Reforma Tributária: Novos Contornos do Diferimento no Agronegócio sob o CBS e IBS
Com a promulgação da Emenda Constitucional 132/2023 e os subsequentes Projetos de Lei Complementar encaminhados pelo Poder Executivo à Câmara dos Deputados, altera-se consideravelmente o regime de incidência e de apuração tributária sobre operações do setor agropecuário. Em particular, o diferimento da Contribuição sobre Bens e Serviços (CBS) e do Imposto sobre Bens e Serviços (IBS) levanta uma série de questionamentos jurídicos e práticos por parte das organizações e operadores do Direito.
Novos modelos de apuração e a relevância para o setor
O diferimento aqui analisado tem base no artigo 156-A da Constituição Federal, que embasa o estabelecimento do IBS, e no artigo 195, §12, referente à CBS. Tais institutos passam a ter tratamento mais detalhado e técnico, cuja operacionalização dependerá da regulamentação infraconstitucional ainda em trâmite legislativo.
Na proposta atual, as operações entre produtores rurais e demais integrantes da cadeia produtiva poderão ter seus recolhimentos postergados até fases posteriores da cadeia econômica, desde que mantidos certos critérios objetivos — a exemplo da não cumulatividade plena, assegurada pela dedução integral dos créditos gerados em cada etapa.
Seguridade jurídica e os limites do diferimento
A proposta, embora inovadora, levanta preocupações quanto à segurança jurídica. Muitos questionam a constitucionalidade da extensão do diferimento de tributos nos moldes apresentados, especialmente frente aos princípios da legalidade tributária (art. 150, I, CF), anterioridade (art. 150, III, CF) e capacidade contributiva (art. 145, §1º, CF).
A cautela dos juristas diante da desoneração temporária
Especialistas em Direito Tributário ponderam que o diferimento, ao desonerar temporariamente o contribuinte de sua obrigação principal, pode também provocar distorções concorrenciais, carecendo, portanto, de um controle normativo eficaz e de uma estrutura de fiscalização digital e em tempo real — temas que remetem à jurisprudência do STF no RE 574.706 (repercussão geral).
Impactos específicos sobre os produtores rurais
Produtores rurais eventualmente submetidos a regimes de cooperativa ou de MEI rural encontrarão regimes diferenciados de tributação — inclusive isenção parcial ou total da CBS ou IBS — conforme previsto nos artigos 156-A, §§7º e 8º da CF, na condição de optantes por regimes específicos.

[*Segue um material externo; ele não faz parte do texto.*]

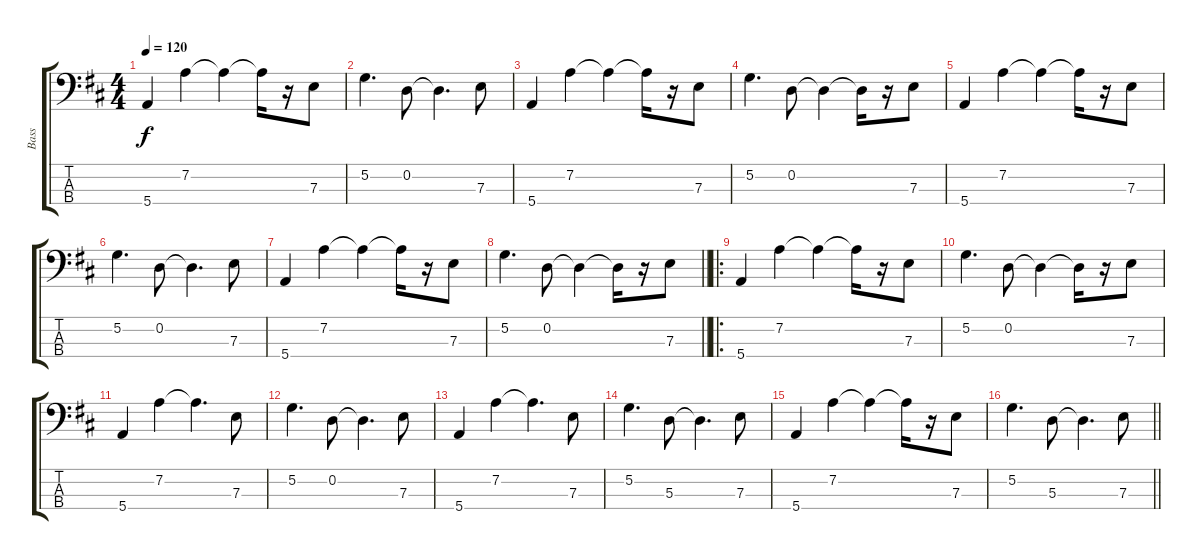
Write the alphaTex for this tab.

\track ("Bass" "Bass") {instrument electricbasspick}
\staff {score tabs}
\tuning (G2 D2 A1 E1) {hide}
\ts (4 4)
\tempo 120
\clef f4
\ks d
5.4.4{dy f instrument electricbasspick} 7.2.4 7.2{t}.4 7.2{t}.16 r.16 7.3.8 |
5.2.4{d} 0.2.8 0.2{t}.4{d} 7.3.8 |
5.4.4 7.2.4 7.2{t}.4 7.2{t}.16 r.16 7.3.8 |
5.2.4{d} 0.2.8 0.2{t}.4 0.2{t}.16 r.16 7.3.8 |
5.4.4 7.2.4 7.2{t}.4 7.2{t}.16 r.16 7.3.8 |
5.2.4{d} 0.2.8 0.2{t}.4{d} 7.3.8 |
5.4.4 7.2.4 7.2{t}.4 7.2{t}.16 r.16 7.3.8 |
\barLineRight lightlight
5.2.4{d} 0.2.8 0.2{t}.4 0.2{t}.16 r.16 7.3.8 |
\ro
5.4.4 7.2.4 7.2{t}.4 7.2{t}.16 r.16 7.3.8 |
5.2.4{d} 0.2.8 0.2{t}.4 0.2{t}.16 r.16 7.3.8 |
5.4.4 7.2.4 7.2{t}.4{d} 7.3.8 |
5.2.4{d} 0.2.8 0.2{t}.4{d} 7.3.8 |
5.4.4 7.2.4 7.2{t}.4{d} 7.3.8 |
5.2.4{d} 5.3.8 5.3{t}.4{d} 7.3.8 |
5.4.4 7.2.4 7.2{t}.4 7.2{t}.16 r.16 7.3.8 |
\barLineRight lightlight
5.2.4{d} 5.3.8 5.3{t}.4{d} 7.3.8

- Pontualidade nas obrigações acessórias torna-se inegociável;
- Fluxo de caixa será intensamente afetado, exigindo planejamento fiscal detalhado;
- Operações interestaduais poderão exigir regimes de compartilhamento automático da arrecadação entre entes federados.
Considerações finais
O cenário atual encaminha o Brasil para uma modernização do sistema tributário, em consonância com modelos adotados na OCDE, ao mesmo tempo em que agudiza a necessidade de domínio técnico por parte do operador do Direito nas áreas fiscal e societária. As novas diretrizes reformulam não apenas os modelos de recolhimento, mas também valores de compliance e gestão fiscal.
O agronegócio, enquanto setor vital para a economia brasileira, encontra-se no epicentro dessa transformação. Dominar o novo regime de CBS e IBS, com seus múltiplos mecanismos — inclusive o diferimento — será indispensável para advogados tributaristas, contadores e agentes públicos que busquem atuar conforme os avanços jurídicos e econômicos do país.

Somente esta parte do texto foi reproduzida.